The buffet, also vigorously tested by Huff's men, was excellent, and the Americans enjoyed themselves thoroughly. After lunch they gathered for a lengthy photo-op. Ever the peacock, MacArthur stayed at the base for an extra half hour, posing for photographers.

It was now time to push on to Yokohama. The Japanese army had assembled a motorcade of fifty dilapidated cars, mostly coal burning—the best they could find, led by an old beat-up red fire engine. For MacArthur the Japanese had come up with a Lincoln. The Americans boarded the cars, and the procession moved forward. Instead of an eighteen-mile trip taking a half hour, this one took an excruciating two hours, interrupted by the fire engine breaking down every ten minutes and starting up again. Once in a while one of the cars sputtered to a halt, a vivid precursor of what happens when a country runs out of oil. A Japanese ran over and dumped some more coal into the engine in the trunk (apparently there was such a severe shortage of petroleum in Japan that the gasoline engines in the front couldn't be used).

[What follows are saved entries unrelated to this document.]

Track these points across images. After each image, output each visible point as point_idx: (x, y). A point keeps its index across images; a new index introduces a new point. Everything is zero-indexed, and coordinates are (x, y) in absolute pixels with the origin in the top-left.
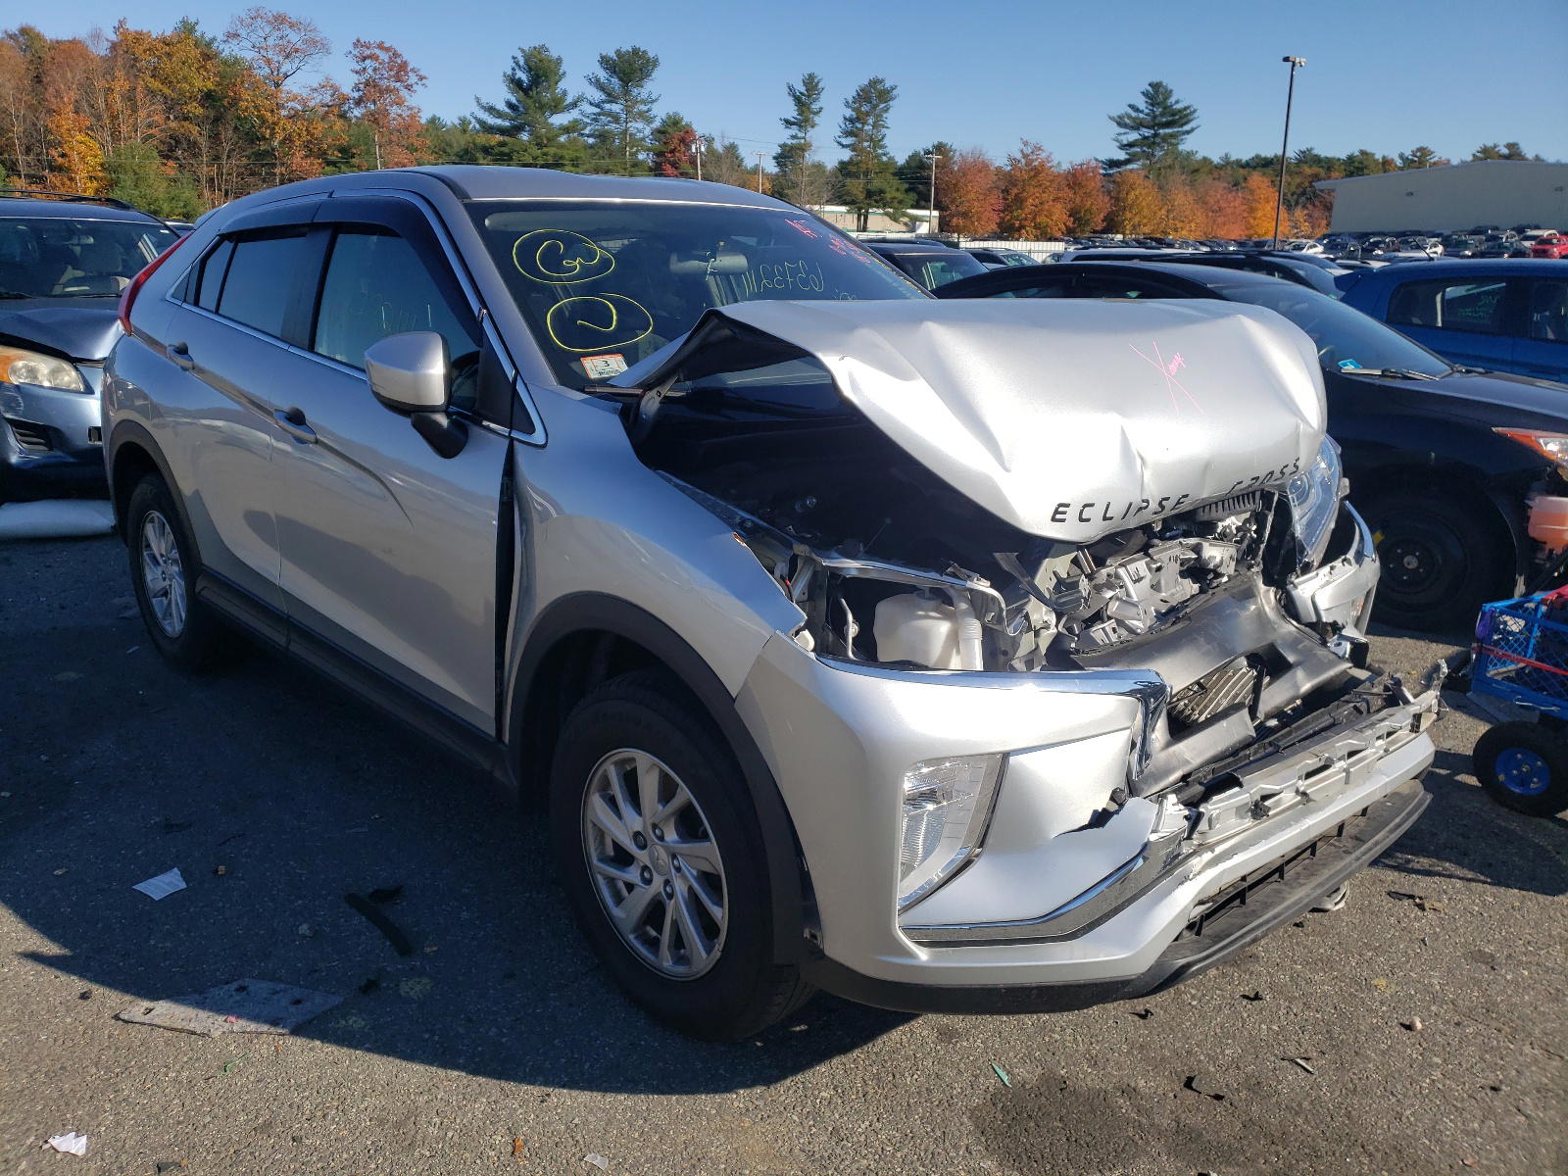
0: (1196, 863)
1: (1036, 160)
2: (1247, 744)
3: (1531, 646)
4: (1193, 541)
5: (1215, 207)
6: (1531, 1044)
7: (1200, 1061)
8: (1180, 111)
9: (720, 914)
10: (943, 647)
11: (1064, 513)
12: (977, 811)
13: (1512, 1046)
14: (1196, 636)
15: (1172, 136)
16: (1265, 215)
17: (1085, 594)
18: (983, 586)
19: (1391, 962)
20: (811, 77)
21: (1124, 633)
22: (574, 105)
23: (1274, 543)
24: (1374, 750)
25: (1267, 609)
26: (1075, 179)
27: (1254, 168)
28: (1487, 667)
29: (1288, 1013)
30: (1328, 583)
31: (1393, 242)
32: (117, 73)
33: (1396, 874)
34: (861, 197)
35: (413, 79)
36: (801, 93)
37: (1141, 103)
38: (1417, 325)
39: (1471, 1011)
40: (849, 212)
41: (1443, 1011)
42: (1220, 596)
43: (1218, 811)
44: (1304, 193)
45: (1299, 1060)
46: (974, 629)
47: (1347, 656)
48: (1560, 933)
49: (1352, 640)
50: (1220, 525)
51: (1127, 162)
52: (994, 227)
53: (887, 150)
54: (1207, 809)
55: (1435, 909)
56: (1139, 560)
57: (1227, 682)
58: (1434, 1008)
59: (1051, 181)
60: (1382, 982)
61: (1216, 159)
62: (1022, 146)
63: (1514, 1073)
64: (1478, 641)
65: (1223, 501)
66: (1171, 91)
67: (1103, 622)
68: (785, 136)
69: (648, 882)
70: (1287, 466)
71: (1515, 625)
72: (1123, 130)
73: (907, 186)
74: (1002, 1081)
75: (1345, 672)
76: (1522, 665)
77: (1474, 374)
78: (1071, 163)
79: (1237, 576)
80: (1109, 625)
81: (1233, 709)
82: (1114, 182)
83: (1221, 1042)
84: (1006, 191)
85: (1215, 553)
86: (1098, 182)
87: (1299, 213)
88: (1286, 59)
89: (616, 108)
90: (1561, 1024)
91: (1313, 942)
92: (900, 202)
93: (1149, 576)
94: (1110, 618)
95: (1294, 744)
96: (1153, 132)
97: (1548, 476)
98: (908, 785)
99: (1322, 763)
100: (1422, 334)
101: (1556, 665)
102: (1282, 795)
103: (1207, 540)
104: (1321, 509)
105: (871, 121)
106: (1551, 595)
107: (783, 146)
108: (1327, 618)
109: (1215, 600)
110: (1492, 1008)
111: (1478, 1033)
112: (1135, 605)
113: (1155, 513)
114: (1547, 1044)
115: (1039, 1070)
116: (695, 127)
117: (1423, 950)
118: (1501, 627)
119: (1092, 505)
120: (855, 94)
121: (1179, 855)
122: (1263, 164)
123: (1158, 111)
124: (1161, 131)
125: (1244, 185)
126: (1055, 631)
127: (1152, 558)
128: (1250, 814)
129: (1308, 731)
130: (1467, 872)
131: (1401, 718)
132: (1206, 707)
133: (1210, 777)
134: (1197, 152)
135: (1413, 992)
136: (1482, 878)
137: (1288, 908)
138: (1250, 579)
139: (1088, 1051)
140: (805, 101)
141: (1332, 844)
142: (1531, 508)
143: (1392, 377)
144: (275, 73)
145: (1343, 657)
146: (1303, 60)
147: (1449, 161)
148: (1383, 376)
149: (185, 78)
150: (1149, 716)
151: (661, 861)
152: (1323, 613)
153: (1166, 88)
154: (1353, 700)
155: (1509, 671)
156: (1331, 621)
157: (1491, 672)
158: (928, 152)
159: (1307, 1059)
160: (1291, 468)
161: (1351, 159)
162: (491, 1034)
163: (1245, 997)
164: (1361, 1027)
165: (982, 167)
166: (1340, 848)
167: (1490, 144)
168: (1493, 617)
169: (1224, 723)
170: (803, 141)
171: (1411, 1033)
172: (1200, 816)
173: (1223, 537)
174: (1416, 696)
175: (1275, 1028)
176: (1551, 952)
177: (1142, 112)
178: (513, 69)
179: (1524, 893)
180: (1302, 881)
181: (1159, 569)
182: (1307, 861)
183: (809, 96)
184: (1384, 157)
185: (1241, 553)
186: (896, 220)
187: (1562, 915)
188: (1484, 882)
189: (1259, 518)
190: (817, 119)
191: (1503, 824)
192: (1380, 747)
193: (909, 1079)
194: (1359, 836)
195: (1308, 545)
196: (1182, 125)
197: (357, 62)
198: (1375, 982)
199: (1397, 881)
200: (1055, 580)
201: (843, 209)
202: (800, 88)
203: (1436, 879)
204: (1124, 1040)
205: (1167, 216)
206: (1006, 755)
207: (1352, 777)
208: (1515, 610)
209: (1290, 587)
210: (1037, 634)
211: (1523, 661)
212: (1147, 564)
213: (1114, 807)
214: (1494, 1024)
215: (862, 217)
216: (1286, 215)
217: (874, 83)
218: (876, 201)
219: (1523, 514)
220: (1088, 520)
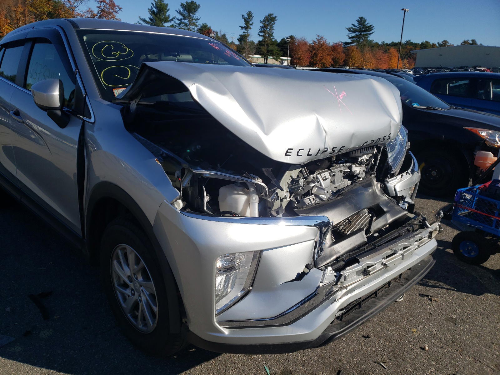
0: (340, 294)
1: (322, 41)
2: (363, 244)
3: (474, 204)
4: (348, 165)
5: (379, 59)
6: (469, 356)
7: (344, 364)
8: (369, 27)
9: (156, 309)
10: (243, 206)
11: (290, 152)
12: (250, 274)
13: (462, 357)
14: (346, 202)
15: (366, 35)
16: (394, 61)
17: (302, 185)
18: (259, 182)
19: (419, 322)
20: (250, 12)
21: (318, 200)
22: (172, 20)
23: (381, 166)
24: (414, 246)
25: (377, 191)
26: (334, 48)
27: (392, 46)
28: (458, 211)
29: (379, 343)
30: (400, 181)
31: (435, 70)
32: (19, 5)
33: (422, 287)
34: (265, 52)
35: (117, 9)
36: (246, 18)
37: (356, 24)
38: (440, 94)
39: (447, 342)
40: (262, 57)
41: (436, 342)
42: (357, 186)
43: (348, 274)
44: (407, 55)
45: (381, 363)
46: (255, 199)
47: (406, 209)
48: (480, 311)
49: (408, 203)
50: (360, 159)
51: (351, 43)
52: (308, 63)
53: (274, 37)
54: (343, 273)
55: (435, 301)
56: (326, 172)
57: (359, 219)
58: (433, 341)
59: (327, 49)
60: (414, 330)
61: (380, 43)
62: (317, 37)
63: (462, 368)
64: (455, 202)
65: (360, 149)
66: (366, 20)
67: (310, 196)
68: (241, 32)
69: (133, 295)
70: (386, 136)
71: (468, 197)
72: (350, 33)
73: (280, 49)
74: (267, 372)
75: (405, 215)
76: (470, 211)
77: (458, 109)
78: (333, 43)
79: (366, 178)
80: (312, 197)
81: (360, 230)
82: (347, 49)
83: (352, 356)
84: (311, 52)
85: (357, 169)
86: (342, 49)
87: (405, 61)
88: (403, 9)
89: (186, 21)
90: (480, 348)
91: (391, 314)
92: (278, 54)
93: (330, 178)
94: (312, 194)
95: (382, 244)
96: (360, 33)
97: (482, 144)
98: (219, 264)
99: (393, 252)
100: (442, 96)
101: (483, 211)
102: (376, 265)
103: (354, 164)
104: (399, 153)
105: (269, 27)
106: (482, 186)
107: (241, 35)
108: (400, 194)
109: (355, 188)
110: (455, 341)
111: (449, 351)
112: (323, 189)
113: (330, 153)
114: (475, 356)
115: (282, 368)
116: (212, 28)
117: (430, 317)
118: (464, 197)
119: (303, 150)
120: (264, 19)
121: (332, 291)
122: (394, 45)
123: (362, 26)
124: (362, 33)
125: (388, 51)
126: (289, 199)
127: (331, 171)
128: (362, 274)
129: (389, 239)
130: (448, 286)
131: (425, 233)
132: (350, 229)
133: (347, 258)
134: (373, 40)
135: (426, 334)
136: (453, 288)
137: (377, 309)
138: (371, 179)
139: (302, 359)
140: (248, 20)
141: (397, 282)
142: (475, 155)
143: (430, 109)
144: (72, 6)
145: (405, 209)
146: (408, 10)
147: (453, 45)
148: (427, 109)
149: (42, 7)
150: (323, 236)
151: (137, 287)
152: (398, 193)
153: (364, 19)
154: (407, 226)
155: (466, 213)
156: (401, 195)
157: (459, 213)
158: (287, 38)
159: (384, 363)
160: (387, 137)
161: (422, 43)
162: (71, 353)
163: (363, 336)
164: (406, 349)
165: (305, 44)
166: (400, 283)
167: (466, 40)
168: (461, 194)
169: (354, 237)
170: (247, 34)
171: (424, 351)
172: (341, 275)
173: (361, 163)
174: (430, 225)
175: (374, 349)
176: (477, 318)
177: (356, 27)
178: (152, 7)
179: (468, 294)
180: (384, 297)
181: (334, 175)
182: (387, 288)
183: (249, 19)
184: (433, 43)
185: (368, 170)
186: (277, 60)
187: (481, 303)
188: (453, 290)
189: (375, 156)
190: (251, 26)
191: (461, 268)
192: (416, 245)
193: (231, 372)
194: (407, 278)
195: (393, 167)
196: (369, 31)
197: (99, 3)
198: (412, 330)
199: (423, 290)
200: (291, 179)
201: (260, 56)
202: (246, 16)
203: (437, 289)
204: (316, 355)
205: (363, 61)
206: (261, 252)
207: (405, 257)
208: (468, 192)
209: (386, 182)
210: (282, 200)
211: (470, 210)
212: (329, 173)
213: (307, 271)
214: (455, 348)
215: (266, 59)
216: (401, 61)
217: (270, 15)
218: (270, 54)
219: (473, 157)
220: (301, 156)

For the stunned Americans—who had ever seen a coal-fired car before?—the biggest shock was the lineup of 30,000 Japanese soldiers guarding the road. Armed with bayonets and rifles, they stood with their backs to the motorcade, both for security and to show the same respect to the Americans they habitually showed the emperor.

Just a week earlier, when the emperor had issued his radio announcement that Japan would surrender, a group of Japanese militarists had tried to shoot their way into the palace. Thirty-eight people had been killed. The next day, in a separate incident, ten young men calling themselves the Sonjo Gigun—the Righteous Group for Upholding Imperial Rule and Driving Out Foreigners—had seized a hill within sight of the American Embassy and set off five grenades, killing themselves. Might similar militarists be embedded in the 30,000?

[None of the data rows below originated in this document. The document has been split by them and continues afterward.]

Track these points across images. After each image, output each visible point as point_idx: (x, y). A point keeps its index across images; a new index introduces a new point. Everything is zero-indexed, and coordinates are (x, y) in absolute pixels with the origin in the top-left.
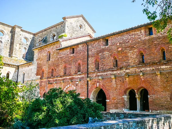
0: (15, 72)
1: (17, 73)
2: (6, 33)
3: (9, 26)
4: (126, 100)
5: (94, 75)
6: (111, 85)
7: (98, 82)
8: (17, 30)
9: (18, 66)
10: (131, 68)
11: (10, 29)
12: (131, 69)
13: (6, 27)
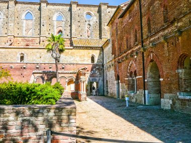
0: (100, 54)
1: (102, 55)
2: (93, 14)
3: (95, 6)
4: (183, 76)
5: (148, 42)
6: (163, 54)
7: (152, 52)
8: (103, 7)
9: (102, 47)
10: (184, 17)
11: (97, 9)
12: (184, 19)
13: (92, 8)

It was like running the gauntlet, said one of the generals: Any one of these guys can turn around and shoot us. Or toss a grenade. MacArthur was firm in his response; there could be no other way: “The gauntlet must be run.”

The two-hour journey passed without incident. At the end of the day MacArthur and other senior members of his staff had dinner in a small dining room off the lobby in the New Grand Hotel, 80 percent destroyed in the war. Steak was served. Whitney warned that the steak might be poisoned. MacArthur laughed it off: “No one can live forever.” The next course was fish, a most unappetizing-looking concoction, embalmed in a gray sauce. For the next twelve days the hotel would serve the same fish, first with brown sauce, then a yellow sauce, and finally a plain white sauce. It became so depressing that many of the officers looked for any possible excuse to go aboard one of the U.S. Navy ships in the harbor and eat in the mess hall.

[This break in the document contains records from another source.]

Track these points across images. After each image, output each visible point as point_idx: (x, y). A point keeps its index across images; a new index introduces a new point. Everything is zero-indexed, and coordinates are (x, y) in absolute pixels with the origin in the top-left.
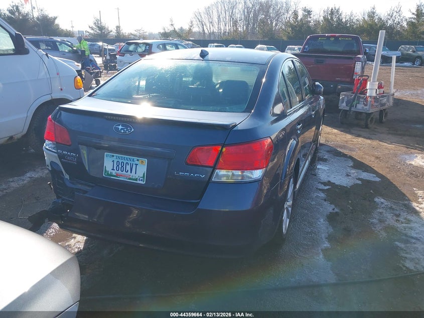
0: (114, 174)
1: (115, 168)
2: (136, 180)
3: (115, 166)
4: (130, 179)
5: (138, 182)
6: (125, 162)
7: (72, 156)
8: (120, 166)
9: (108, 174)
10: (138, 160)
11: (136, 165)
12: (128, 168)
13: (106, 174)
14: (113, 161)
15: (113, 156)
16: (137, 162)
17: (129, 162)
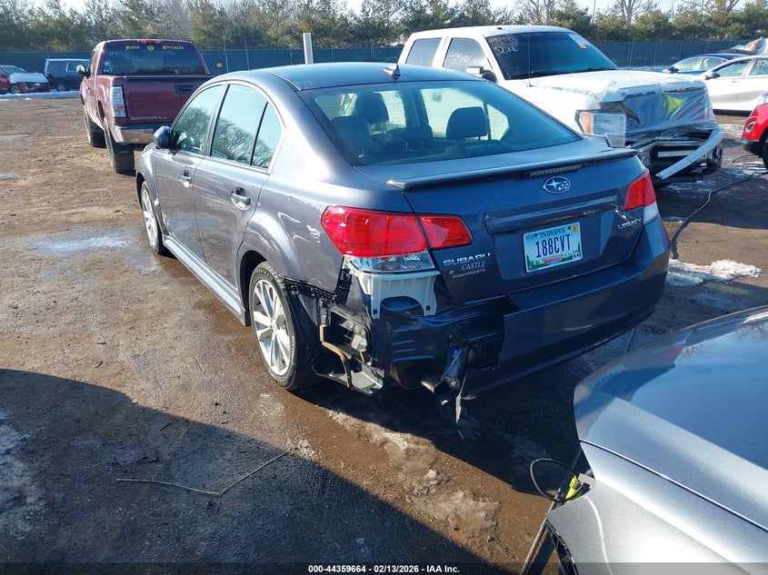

That day, in Tokyo, thirty-two members of secret societies committed hara-kiri in public to atone for “their inability to win the war.”

The next morning at breakfast MacArthur ordered eggs. It turned out that the hotel kitchen had no eggs. Men of the Eleventh Airborne rushed into the city looking for eggs; after an hour, they returned—with just one egg. MacArthur realized he had a humanitarian crisis on his hands: The Japanese had no food. Making a mental note, he issued his first order of the occupation, the first of the 2,185 orders later called SCAPINS (SCAP instructions): Troops were forbidden to eat local food. They were to eat only what the navy and air force brought in. Local food must be reserved for the locals who desperately needed it.

He had been in Japan only one day, and already the occupation had a huge task on its hands nobody ever thought of: food. He finished eating his fried egg and left to start working on preparations for the big day coming up the day after tomorrow.